But this good season finally ended here. In 1957 a new bad season would begin, the last of his life, for Picasso. He was 76 years old and felt old. His main concern at that age was, of course, his health. But he didn’t feel well; he felt disappointed and his mental state was bad. So, he soon withdrew from the world stage. In 1961 he bought another villa on the Riviera surrounded by leafy trees that protected the house from the outside world. Frustrated, he isolated himself there for the rest of his life. The days of his innovation and surprising the public with his works were over. At the end of this bad season, in 1973, he left this life at the age of 92.

Conclusion

Picasso’s life reveals that even the people we think of as having had great success throughout their lives have also had their bad seasons, just like all of us. Picasso’s life shows that a bad season began for him in 1892, which was followed by a good season, beginning in 1909. A new bad season began in 1925, then a new good one began in 1941. Picasso’s last bad season in his life he began in 1957. Do not blame yourself, then, when you feel that you are in a bad season. The same thing happens to all people, regardless of how successful they are in life. Happiness and success do not follow us throughout our entire lives.

However, the season-like alternations are also derived from the biographies of many other famous people I have studied.
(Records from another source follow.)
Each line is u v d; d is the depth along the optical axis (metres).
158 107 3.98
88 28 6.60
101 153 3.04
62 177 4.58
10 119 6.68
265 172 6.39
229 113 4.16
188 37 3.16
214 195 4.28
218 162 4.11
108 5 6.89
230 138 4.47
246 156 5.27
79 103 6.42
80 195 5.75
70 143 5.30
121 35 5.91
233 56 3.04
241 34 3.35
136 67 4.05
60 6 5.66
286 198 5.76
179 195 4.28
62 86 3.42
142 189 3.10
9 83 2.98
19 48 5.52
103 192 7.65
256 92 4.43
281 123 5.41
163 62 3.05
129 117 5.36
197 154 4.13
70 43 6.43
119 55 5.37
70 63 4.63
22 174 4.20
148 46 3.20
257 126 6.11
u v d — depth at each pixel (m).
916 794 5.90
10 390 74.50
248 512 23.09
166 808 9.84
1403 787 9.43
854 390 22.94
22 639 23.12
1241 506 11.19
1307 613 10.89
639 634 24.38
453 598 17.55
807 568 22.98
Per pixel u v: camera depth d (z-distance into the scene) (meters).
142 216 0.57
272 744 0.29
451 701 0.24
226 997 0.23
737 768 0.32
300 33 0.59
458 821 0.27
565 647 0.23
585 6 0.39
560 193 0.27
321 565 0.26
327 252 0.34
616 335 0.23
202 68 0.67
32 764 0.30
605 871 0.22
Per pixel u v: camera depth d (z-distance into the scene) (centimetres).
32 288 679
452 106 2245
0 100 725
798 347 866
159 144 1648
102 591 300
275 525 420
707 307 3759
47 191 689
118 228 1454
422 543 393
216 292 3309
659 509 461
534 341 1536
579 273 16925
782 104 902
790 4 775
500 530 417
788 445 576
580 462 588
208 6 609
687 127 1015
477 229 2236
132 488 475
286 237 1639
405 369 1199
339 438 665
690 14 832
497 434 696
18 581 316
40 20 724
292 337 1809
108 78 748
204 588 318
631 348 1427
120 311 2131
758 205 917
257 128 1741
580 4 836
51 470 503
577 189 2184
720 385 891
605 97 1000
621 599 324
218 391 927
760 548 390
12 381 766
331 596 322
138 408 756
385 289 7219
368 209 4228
Among them are biographies of Napoleon, Beethoven, Verdi, Churchill, Aristotle Onassis, Jackie Kennedy Onassis, Queen Elizabeth I of England, Elizabeth Taylor, Margaret Thatcher, Columbus, Mandela and many others, more than 20 biographies in all.

For example:

— Beethoven’s good and bad seasons alternated in 1776, 1792, 1809 and 1825

— Napoleon alternated in 1776, 1792 and 1809

— Churchill alternated in 1875, 1892, 1908, 1924 and 1941

— Verdi alternated in 1825, 1842, 1859, 1875 and 1892

— Aristotle Onassis alternated in 1924, 1941, 1957 and 1974

— Jackie Kennedy Onassis alternated in 1941, 1957, 1974 and 1990

— Elizabeth Taylor alternated in 1941, 1958, 1975 and 1990

— Margaret Thatcher alternated in 1941, 1957, 1975 and 1990

— Mandela alternated in 1941, 1957, 1974 and 1990

— Queen Elizabeth’s I of England alternated in 1545, 1562, 1578 and 1595

— The alternation of Columbus in 1479 and 1496.

Comparing these biographies, I came to a surprising discovery: the seasons of all the people mentioned alternated according to a certain pattern. Furthermore, after extensive research, I discovered that the seasons of our own lives alternate according to the same determined pattern. That means, therefore, that we can foresee how the good and bad seasons of our lives will alternate in the future, with astonishing precision.

So, we can act accordingly. If there is a storm on the horizon, we can take shelter in time. If sunny days are coming, we can take advantage of them before the opportunity passes. Therefore, we can be very successful in life by making crucial decisions regarding our career, marriage, family, relationships, and all other matters of life.

From the above conclusion it follows that in order to be successful in life, you first have to know how the seasons of your own life will alternate from good to bad and vice versa in the future.